I’ve noticed that there was apparently some effort to deprecate Latin1 characters in source (though I might be mistaken!) so that eventually a utf8 encoding for source files could be assumed, but even after a bit of googling I’ve seen no mention of whether there’s an actual move towards utf8 source files and Unicode integration into the language.
I was curious as to whether there’s any plan in that direction that I failed to find with google. (I also noticed nothing about this in the roadmaps in Mantis.)
Apologies in advance if I’m rehashing stuff here that everyone already knows well or if the discussion is otherwise unwanted. If not: if source files were assumed to be in utf8, I can see a number of major places Unicode might show up:
- Unicode characters in comments, e.g.
(* we multiply by π here *)
This seems incredibly straightforward to accommodate as comments have no semantic meaning to the compiler, and utf8’s encoding assures that existing comment parsing code wouldn’t break. It might already works perfectly, my non-systematic tests seemed to have worked, though I know there are some documentation tools that parse comments and I have no idea how this would impact them.
- Unicode chars in string constants, i.e.
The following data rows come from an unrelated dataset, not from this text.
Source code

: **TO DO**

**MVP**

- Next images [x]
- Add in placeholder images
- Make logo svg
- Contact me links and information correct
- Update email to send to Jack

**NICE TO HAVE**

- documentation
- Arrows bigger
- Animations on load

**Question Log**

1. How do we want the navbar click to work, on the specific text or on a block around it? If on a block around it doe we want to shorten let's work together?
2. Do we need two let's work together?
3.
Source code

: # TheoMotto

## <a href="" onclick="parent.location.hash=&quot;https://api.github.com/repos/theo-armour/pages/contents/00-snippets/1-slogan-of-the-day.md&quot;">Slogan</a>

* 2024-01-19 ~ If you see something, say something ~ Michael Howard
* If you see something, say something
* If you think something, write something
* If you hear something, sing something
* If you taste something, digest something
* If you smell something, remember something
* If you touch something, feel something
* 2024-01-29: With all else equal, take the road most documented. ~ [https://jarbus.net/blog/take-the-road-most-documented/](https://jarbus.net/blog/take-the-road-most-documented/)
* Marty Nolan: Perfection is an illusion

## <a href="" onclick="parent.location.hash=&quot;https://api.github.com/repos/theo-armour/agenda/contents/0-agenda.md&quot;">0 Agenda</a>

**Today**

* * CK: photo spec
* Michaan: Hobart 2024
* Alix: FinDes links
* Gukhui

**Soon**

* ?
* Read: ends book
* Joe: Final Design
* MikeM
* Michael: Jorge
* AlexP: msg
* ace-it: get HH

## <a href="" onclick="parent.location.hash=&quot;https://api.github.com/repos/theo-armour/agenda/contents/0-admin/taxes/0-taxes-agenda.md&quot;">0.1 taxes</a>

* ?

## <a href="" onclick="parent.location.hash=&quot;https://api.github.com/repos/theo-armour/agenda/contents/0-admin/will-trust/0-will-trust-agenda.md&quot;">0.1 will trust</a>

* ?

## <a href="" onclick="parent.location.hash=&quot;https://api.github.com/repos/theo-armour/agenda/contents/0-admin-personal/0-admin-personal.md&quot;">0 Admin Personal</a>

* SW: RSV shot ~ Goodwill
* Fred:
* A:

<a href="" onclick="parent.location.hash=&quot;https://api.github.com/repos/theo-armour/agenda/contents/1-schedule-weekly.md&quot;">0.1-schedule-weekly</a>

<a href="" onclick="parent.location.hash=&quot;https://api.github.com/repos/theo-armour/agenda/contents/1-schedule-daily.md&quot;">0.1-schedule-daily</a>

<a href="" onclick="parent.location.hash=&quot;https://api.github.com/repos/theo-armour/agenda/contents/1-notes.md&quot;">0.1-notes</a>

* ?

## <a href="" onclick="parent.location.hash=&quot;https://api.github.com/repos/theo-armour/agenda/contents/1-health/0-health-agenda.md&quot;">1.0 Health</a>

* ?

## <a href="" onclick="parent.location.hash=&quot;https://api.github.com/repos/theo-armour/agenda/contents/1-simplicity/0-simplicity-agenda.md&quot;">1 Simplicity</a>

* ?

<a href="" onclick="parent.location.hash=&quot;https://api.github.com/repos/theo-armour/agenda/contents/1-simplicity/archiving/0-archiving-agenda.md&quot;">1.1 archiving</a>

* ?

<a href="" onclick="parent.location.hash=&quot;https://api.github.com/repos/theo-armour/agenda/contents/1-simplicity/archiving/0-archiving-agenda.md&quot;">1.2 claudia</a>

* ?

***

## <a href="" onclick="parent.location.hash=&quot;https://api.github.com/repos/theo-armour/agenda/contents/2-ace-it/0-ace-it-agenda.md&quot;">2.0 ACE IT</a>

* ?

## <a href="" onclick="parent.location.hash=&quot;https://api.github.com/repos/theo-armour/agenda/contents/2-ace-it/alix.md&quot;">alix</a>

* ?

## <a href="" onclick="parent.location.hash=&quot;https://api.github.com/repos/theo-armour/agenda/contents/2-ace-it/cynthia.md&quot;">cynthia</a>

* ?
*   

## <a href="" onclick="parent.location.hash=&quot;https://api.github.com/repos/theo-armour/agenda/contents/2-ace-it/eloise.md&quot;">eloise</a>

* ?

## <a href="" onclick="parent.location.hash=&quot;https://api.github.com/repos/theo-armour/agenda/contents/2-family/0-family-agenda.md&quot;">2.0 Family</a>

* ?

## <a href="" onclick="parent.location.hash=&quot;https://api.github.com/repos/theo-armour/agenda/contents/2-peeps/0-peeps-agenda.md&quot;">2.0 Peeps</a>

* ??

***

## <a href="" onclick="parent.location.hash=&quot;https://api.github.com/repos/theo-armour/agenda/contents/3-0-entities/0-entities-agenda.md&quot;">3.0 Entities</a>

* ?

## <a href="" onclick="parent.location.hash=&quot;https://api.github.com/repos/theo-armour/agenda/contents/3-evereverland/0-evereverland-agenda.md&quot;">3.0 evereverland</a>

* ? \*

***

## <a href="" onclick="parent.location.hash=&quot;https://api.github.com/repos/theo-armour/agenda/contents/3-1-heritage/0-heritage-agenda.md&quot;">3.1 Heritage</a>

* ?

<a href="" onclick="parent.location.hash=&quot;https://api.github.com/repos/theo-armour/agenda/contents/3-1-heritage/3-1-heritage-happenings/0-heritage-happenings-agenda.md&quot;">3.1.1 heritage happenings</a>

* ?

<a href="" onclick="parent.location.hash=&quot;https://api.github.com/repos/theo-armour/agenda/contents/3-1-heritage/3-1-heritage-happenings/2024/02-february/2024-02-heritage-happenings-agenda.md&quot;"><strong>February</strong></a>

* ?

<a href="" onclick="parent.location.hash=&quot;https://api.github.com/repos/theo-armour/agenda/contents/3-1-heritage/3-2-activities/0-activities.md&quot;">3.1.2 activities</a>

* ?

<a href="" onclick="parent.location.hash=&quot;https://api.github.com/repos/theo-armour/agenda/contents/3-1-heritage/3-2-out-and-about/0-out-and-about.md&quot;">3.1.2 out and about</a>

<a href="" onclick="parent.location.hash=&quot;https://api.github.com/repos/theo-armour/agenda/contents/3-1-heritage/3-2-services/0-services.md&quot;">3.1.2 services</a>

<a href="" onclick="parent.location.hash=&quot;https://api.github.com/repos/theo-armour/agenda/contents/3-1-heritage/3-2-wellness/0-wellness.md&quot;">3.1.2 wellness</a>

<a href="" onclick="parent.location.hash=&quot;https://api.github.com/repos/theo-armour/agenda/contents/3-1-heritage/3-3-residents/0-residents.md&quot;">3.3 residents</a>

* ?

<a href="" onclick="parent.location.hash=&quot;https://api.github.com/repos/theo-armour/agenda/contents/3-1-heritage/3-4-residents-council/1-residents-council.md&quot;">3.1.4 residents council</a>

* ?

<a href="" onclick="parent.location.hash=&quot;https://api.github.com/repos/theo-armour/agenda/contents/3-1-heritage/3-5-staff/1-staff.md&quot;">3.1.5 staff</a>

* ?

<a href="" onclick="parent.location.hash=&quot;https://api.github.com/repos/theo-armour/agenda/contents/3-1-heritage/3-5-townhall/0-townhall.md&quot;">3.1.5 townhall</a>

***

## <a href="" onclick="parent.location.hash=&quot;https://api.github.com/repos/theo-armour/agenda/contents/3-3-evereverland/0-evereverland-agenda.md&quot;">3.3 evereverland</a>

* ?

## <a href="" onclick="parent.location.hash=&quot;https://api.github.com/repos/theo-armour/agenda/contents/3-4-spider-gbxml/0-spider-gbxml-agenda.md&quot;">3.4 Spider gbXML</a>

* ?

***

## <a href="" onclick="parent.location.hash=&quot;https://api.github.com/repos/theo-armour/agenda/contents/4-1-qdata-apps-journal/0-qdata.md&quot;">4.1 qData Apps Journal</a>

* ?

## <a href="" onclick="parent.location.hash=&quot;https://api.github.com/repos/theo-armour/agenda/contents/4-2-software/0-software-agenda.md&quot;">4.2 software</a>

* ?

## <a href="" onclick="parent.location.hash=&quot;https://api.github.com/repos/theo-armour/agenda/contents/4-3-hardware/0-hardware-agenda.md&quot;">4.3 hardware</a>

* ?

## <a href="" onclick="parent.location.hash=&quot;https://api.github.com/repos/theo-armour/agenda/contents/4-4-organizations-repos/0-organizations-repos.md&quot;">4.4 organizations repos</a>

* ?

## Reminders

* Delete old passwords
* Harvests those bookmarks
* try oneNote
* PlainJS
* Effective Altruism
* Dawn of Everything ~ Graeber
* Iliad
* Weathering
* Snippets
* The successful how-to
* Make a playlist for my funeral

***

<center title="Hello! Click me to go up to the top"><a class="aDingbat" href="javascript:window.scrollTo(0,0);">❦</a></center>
"π". This seems pretty straightforward as, if the encoding of strings is assumed to be utf8, this doesn’t change the semantics of the language significantly. Of course, there’s a question as to whether there should be some type of
Uchar.tstrings available as well, and there’s also a question about whether there’s any harm in not distinguishing utf8 strings from plain ASCII strings in the type system. Some languages (go I think?) even guarantee that utf8 strings are validly encoded since some byte patterns aren’t valid utf8.
- Unicode “characters”. Clearly
'π'is meaningless because a
charis an eight bit thing, but having constants of type
Uchar.tusing some syntax (say
u'π'or who knows what) seems appropriate.
- Unicode characters in identifier names, e.g
let π = 3.14159etc. This seems fairly straightforward as it doesn’t change the semantics of the language in any significant way, though there might be details to consider (such as applying one of the unicode normalizations to identifiers so they compare identically, and how to deal with scripts without uppercase letters for constructor names).
- Unicode characters in operator names. There’s a wealth of useful Unicode operator symbols available (everything from ∉ to → to ÷), and it might be nice to use them, but given the current scheme in which there’s a very fixed set of symbols that can be used in operators and their associativity and precedence are set by the initial character, it might require significant new syntax to allow such things.
(Why do I care at all? I find it irritating that in 2017, even though my editor lets me enter unicode easily, I’m stuck with expressing programs in the characters picked for ASCII over 50 years ago. That said, it also doesn’t cause any real harm as such, so there’s no urgency to fixing it.)
Anyway, I thought I’d ask about all this stuff rather than remain wondering.